We spoke to Marlee Silva, Aboriginal woman from the Gamilaroi and Dunghutti peoples of New South Wales, and author of My Tidda, My Sister: Stories From Australia’s First Women about her work, the lessons she has learnt from her Aboriginal sisters, and how her body wears her story.
Tell us about yourself and what you do
Yaama! That’s how you say hello in my people’s language, I am a proud Aboriginal woman from the Gamilaroi and Dunghutti peoples of NSW.
I’m very lucky to be able to say I do a lot of varied work, that I absolutely love – but which ultimately makes giving myself a single job title very difficult!
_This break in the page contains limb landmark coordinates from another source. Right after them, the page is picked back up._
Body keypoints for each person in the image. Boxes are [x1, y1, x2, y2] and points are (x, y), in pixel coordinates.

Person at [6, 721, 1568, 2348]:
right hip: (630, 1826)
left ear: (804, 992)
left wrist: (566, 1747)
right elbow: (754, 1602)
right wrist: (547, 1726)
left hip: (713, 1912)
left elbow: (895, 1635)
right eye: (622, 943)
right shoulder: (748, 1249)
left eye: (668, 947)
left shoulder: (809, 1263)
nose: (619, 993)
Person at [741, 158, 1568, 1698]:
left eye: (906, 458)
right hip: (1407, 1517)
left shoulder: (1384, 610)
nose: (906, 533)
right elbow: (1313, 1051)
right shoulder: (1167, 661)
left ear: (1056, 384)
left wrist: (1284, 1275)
So while I’m a published author, a consultant, a podcaster, someone who spends a lot of their time public speaking at events and a whole bunch of other things, I’m finding myself feeling like ‘storyteller’ is the best way to capture it.
The kinds of stories I tell are often about being a woman, being an Aboriginal woman more specifically and working in the creative space.
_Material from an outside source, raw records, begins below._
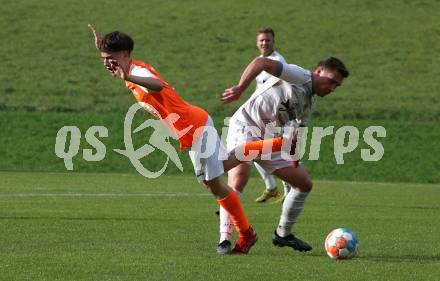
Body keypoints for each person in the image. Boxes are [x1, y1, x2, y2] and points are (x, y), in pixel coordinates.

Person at [87, 24, 267, 254]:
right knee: (220, 170)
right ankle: (275, 146)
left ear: (123, 55)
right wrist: (105, 52)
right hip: (195, 125)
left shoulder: (137, 73)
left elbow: (157, 84)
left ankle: (246, 234)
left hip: (195, 129)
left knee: (216, 185)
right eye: (103, 59)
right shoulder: (131, 68)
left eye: (110, 58)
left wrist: (129, 74)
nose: (106, 64)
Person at [217, 55, 349, 254]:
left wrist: (294, 157)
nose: (332, 88)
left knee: (303, 184)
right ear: (319, 71)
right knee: (239, 178)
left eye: (336, 86)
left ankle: (283, 234)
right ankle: (224, 241)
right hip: (246, 125)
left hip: (270, 138)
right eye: (331, 82)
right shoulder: (300, 76)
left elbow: (297, 130)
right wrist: (240, 89)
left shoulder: (310, 102)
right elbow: (261, 63)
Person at [253, 27, 291, 204]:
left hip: (275, 114)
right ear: (257, 42)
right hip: (260, 115)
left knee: (277, 153)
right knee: (253, 151)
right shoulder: (260, 61)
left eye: (267, 40)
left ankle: (287, 191)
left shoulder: (277, 61)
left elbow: (280, 89)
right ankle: (271, 188)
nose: (264, 43)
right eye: (261, 40)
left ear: (273, 42)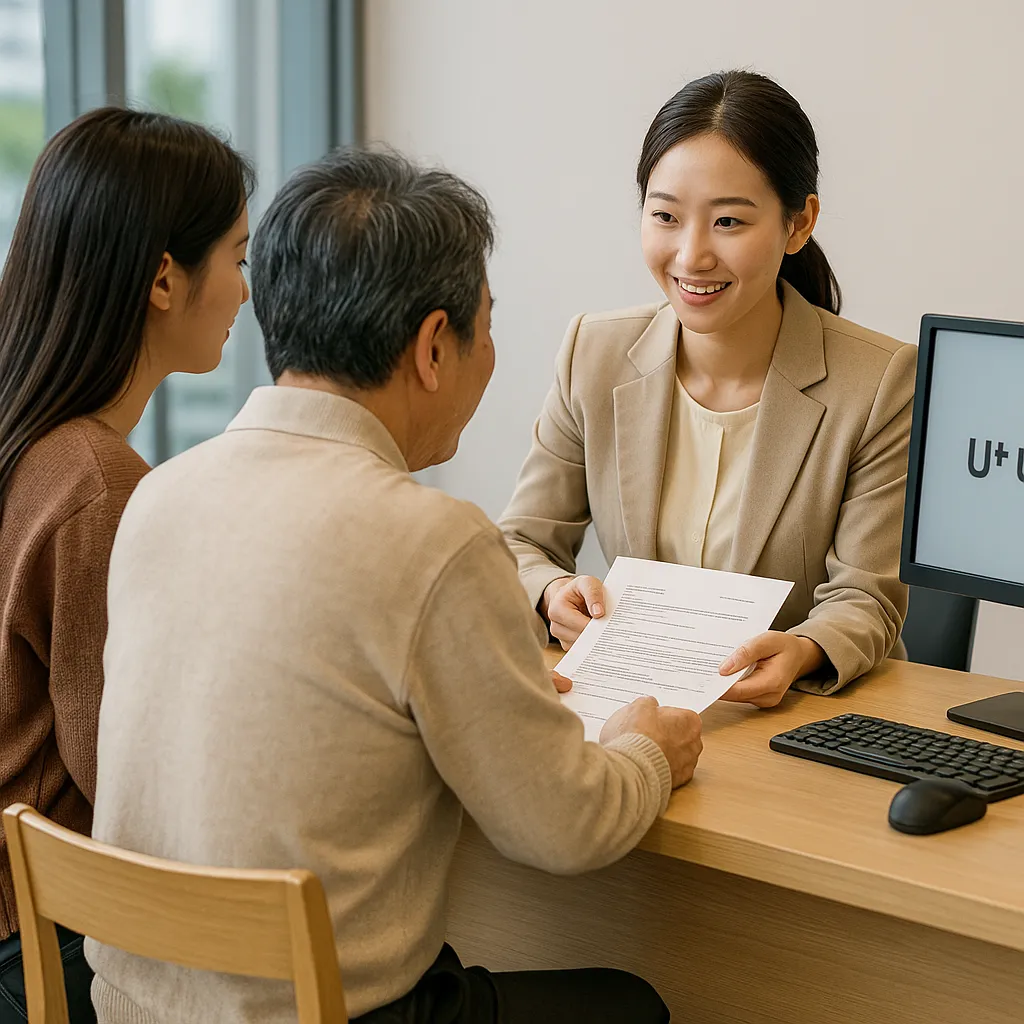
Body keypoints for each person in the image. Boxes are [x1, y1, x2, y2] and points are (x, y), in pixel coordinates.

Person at [86, 146, 702, 1024]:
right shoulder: (432, 541)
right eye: (485, 329)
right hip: (324, 1015)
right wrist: (643, 747)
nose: (491, 358)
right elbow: (565, 828)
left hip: (130, 1008)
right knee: (628, 1004)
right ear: (431, 348)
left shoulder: (160, 494)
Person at [501, 70, 916, 707]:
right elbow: (521, 542)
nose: (691, 256)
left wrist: (802, 648)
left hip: (792, 716)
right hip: (628, 703)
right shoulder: (595, 352)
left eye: (728, 222)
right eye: (665, 215)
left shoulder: (881, 381)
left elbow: (865, 597)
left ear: (798, 224)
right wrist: (551, 592)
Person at [0, 107, 253, 1021]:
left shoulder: (38, 447)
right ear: (162, 278)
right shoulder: (97, 485)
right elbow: (130, 776)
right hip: (46, 944)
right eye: (238, 257)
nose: (247, 292)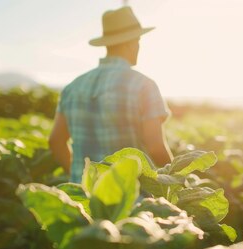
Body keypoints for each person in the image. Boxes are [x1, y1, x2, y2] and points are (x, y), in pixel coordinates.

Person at [49, 6, 173, 183]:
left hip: (84, 201)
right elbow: (155, 148)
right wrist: (177, 181)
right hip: (131, 201)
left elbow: (55, 141)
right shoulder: (143, 85)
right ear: (131, 43)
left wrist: (78, 177)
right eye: (138, 41)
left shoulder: (72, 87)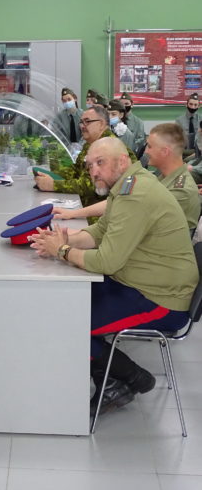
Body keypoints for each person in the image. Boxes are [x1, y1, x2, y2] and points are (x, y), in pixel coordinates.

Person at [30, 137, 198, 414]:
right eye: (90, 165)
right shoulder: (129, 185)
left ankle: (128, 379)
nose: (93, 171)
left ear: (122, 161)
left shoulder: (135, 194)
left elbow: (107, 261)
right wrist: (65, 239)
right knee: (63, 307)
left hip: (162, 301)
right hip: (138, 283)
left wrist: (61, 250)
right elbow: (100, 231)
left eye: (100, 163)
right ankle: (116, 379)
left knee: (67, 324)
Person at [54, 124, 201, 229]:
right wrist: (74, 214)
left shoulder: (181, 190)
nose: (146, 152)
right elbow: (118, 201)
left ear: (165, 152)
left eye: (150, 146)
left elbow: (128, 215)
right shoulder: (162, 178)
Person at [34, 106, 136, 209]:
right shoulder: (91, 144)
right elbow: (76, 169)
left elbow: (91, 185)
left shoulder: (109, 146)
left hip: (104, 211)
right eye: (81, 122)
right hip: (88, 205)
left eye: (87, 122)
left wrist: (54, 185)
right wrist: (53, 175)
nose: (82, 126)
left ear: (101, 124)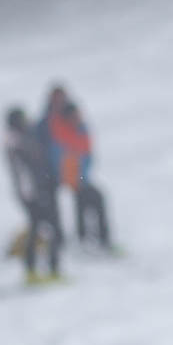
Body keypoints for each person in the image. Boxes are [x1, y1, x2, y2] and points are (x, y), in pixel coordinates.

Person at [38, 85, 113, 252]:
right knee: (84, 200)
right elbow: (56, 158)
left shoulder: (73, 127)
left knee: (86, 200)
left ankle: (89, 238)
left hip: (75, 177)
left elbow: (86, 156)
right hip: (61, 176)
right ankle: (84, 239)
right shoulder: (53, 127)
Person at [4, 106, 63, 284]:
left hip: (33, 191)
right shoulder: (17, 142)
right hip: (33, 192)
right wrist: (35, 192)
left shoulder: (19, 139)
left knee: (40, 228)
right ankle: (46, 269)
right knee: (48, 228)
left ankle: (37, 270)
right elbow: (25, 170)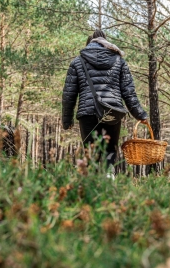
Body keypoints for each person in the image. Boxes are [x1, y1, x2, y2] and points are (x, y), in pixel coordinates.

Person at [62, 29, 148, 171]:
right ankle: (110, 180)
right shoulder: (119, 60)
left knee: (90, 152)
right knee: (110, 151)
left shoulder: (77, 62)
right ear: (106, 42)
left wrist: (67, 120)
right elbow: (129, 92)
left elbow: (68, 94)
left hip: (87, 112)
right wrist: (140, 115)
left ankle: (92, 184)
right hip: (112, 111)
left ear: (90, 42)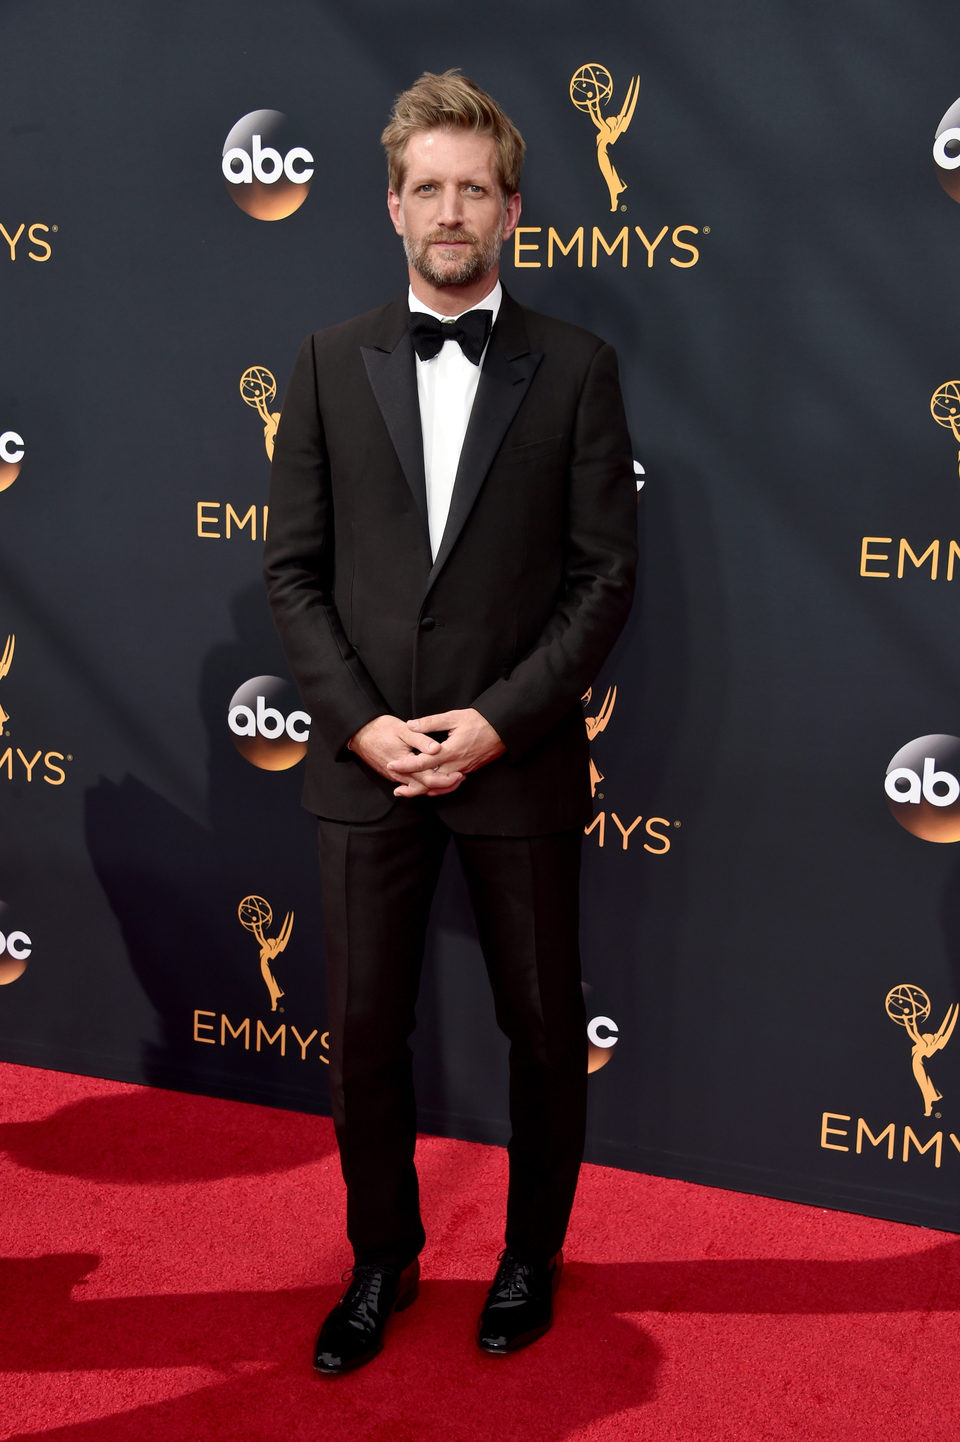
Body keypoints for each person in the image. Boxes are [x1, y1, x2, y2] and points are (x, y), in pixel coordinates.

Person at [263, 69, 637, 1373]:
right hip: (363, 767)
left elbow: (605, 576)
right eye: (428, 186)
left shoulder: (579, 369)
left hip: (517, 760)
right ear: (391, 205)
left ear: (513, 207)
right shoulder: (320, 364)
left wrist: (493, 721)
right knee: (364, 1031)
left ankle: (530, 1253)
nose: (451, 208)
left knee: (543, 1025)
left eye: (474, 186)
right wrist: (366, 726)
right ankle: (384, 1255)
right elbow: (292, 571)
Last year you published your book My Tidda, My Sister: Stories from Australia's First Women. Can you talk to us about this work, how it came about, and your experience writing it?
I’ve been referring to my experience writing my first book as a kind of ‘book pregnancy’! It took me nine months to write and it actually came about after a publisher listened to my Tiddas 4 Tiddas podcast and thought the sharing of Indigenous women’s stories would be powerful in book form – which I very excitedly agreed! This publisher actually slid into my DMs to start the conversation, which people find bizarre, and as someone who studied writing at university and had whole classes related to how you get a book deal or manuscript read, this was definitely not how I thought it would ever happen!
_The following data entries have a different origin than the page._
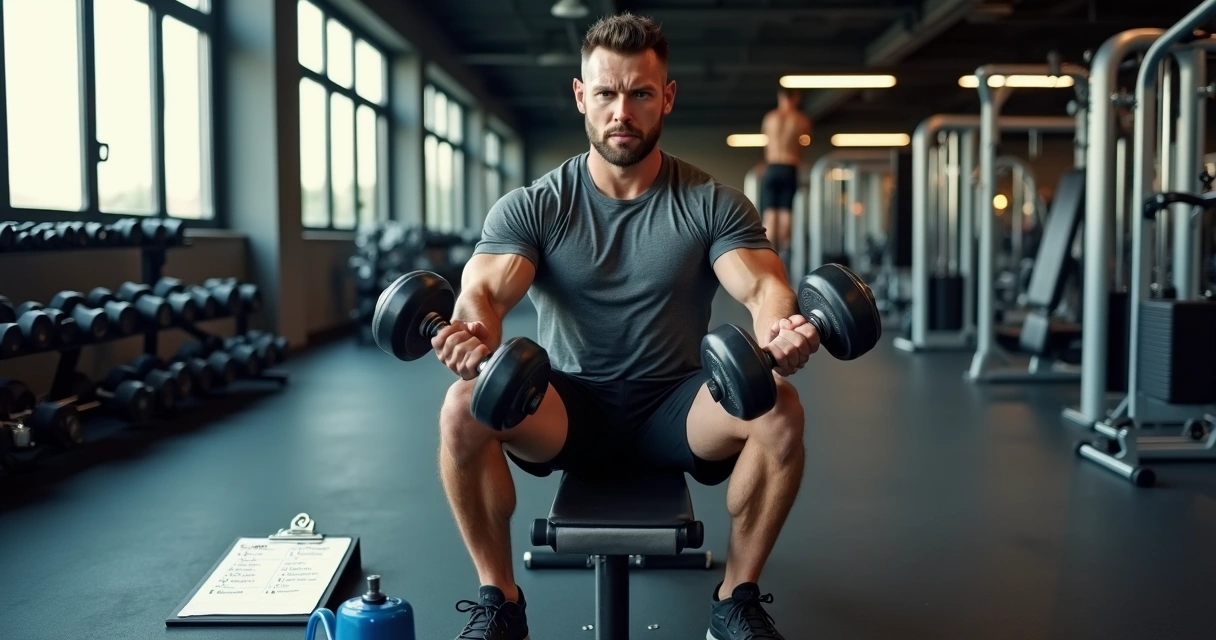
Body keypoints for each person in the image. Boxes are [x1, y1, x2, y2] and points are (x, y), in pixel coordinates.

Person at [433, 12, 818, 640]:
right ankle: (500, 601)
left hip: (677, 406)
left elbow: (763, 286)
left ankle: (735, 599)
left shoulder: (710, 202)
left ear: (667, 96)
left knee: (781, 408)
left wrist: (780, 329)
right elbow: (484, 292)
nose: (622, 111)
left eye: (640, 93)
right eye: (606, 93)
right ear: (580, 96)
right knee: (461, 408)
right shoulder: (538, 205)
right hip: (567, 406)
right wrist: (471, 332)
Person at [759, 87, 813, 257]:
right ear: (796, 98)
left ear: (780, 97)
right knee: (785, 213)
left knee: (770, 214)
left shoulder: (770, 118)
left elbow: (767, 143)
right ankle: (781, 253)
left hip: (772, 167)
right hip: (789, 167)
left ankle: (768, 253)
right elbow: (805, 142)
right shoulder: (800, 119)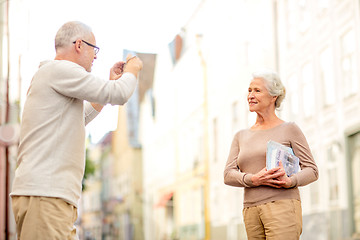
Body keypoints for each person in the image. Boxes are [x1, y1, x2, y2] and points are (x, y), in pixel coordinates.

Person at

The writing process was a rollercoaster. I absolutely loved sitting down with all the women I interviewed for the book and learning from their experiences and having them trust me to do them justice. But being a perfectionist, when it came to the writing and the composition of the book as a whole, it was really emotionally draining and exhausting! All worth it in the end though! And now I’m six months past it, I think I could almost be ready to write another one!
You also have a podcast, Tiddas 4 Tiddas, which shines a light on the stories and experiences of Indigenous women. Is there a story or a moment that has particularly stood out to you, either from the podcast or your book? If so please tell us a little about it and why it felt so powerful.
I have found a new lesson or feeling of hope and power in every one of the stories I have had the pleasure of hearing through my podcasting and writing so I could easily list all of them here. But one I find myself telling time and time again is that of a young Aboriginal woman in my book who has since become a dear friend and who continues to inspire again and again with her determination and resilience.
Jola Cummings is the first story in the second part of my book. She grew up in out-of-home care, away from family, away from her Aboriginal identity, often forced to face abuse and in her second last year of high school, forced into homelessness when her foster carer at the time told her and her brother Isaiah via text message they were no longer welcome in their house. But amazingly, the two siblings emerged from this start to life it without bitterness, only with a passion to be more than what was expected of them and find a way to help other kids like them.
Jola now has her masters in Education and teaches secondary school, while specifically supporting Indigenous students. She’s amazing!
What is the best piece of advice or lesson you have learnt from the women you have spoken to for Tiddas 4 Tiddas?
Every one of the podcast guests I’ve had has been full of wisdom, but the older women such as Aunty June Oscar, Tanya Hosch and Leah Purcell, all moved me deeply with the way they reminded me of the importance of my success for future generations.
I think as they look back on what life was like for them growing up and how it’s continuing to change for the better, they were able to reflect on the importance of the next generation continuing the hard work they’ve been a part of — and that message is always what sits at the forefront of my mind, especially on days when I’m tired and feel like I’m struggling.
In an interview with Marie Claire that you did with your sister Keely, you are quoted as saying:
‘’We are in the fabric of every part of the continent and there’s so much we can learn from our history. I want Indigenous women to remember they are the product of 80,000 years of resilience. We have the power of that running through our veins; we can overcome anything. And we have thousands of women behind us.”
How has your experience as an Indigenous woman affected the way you view the power of women generally?
The stories I was raised with, that of my grandmother and great-grandmother, how they moved through, succeeded in and raised the next generation that would follow them in a world that didn’t count them as citizens and would often discriminate against them because of their culture and the colour of their skin, taught me from a young age that women hold a power like no other.
At Youswim, we believe in creating swimwear that represents women realistically. Our swimsuits adapt to our unique, ever-changing, and unedited bodies as they are and through the various stages in our lives. Our bodies reflect our journeys and wear our stories. How does your body wear your story and what does that mean to you?
When I think about my body, I think about the 60 thousand years of resilience that pump through my veins and how that gives me the strength to do whatever I set my mind to. For many years I’ve worked on loving my body from the inside out and none of us feel that love 100% of the time, but I can confidently say I show my body gratitude for what it gives me every day.
My body is the keeper of not only my story, but my ancestors, so I treat it with the care it deserves, so it can be carried forward to the generations I hope will follow me.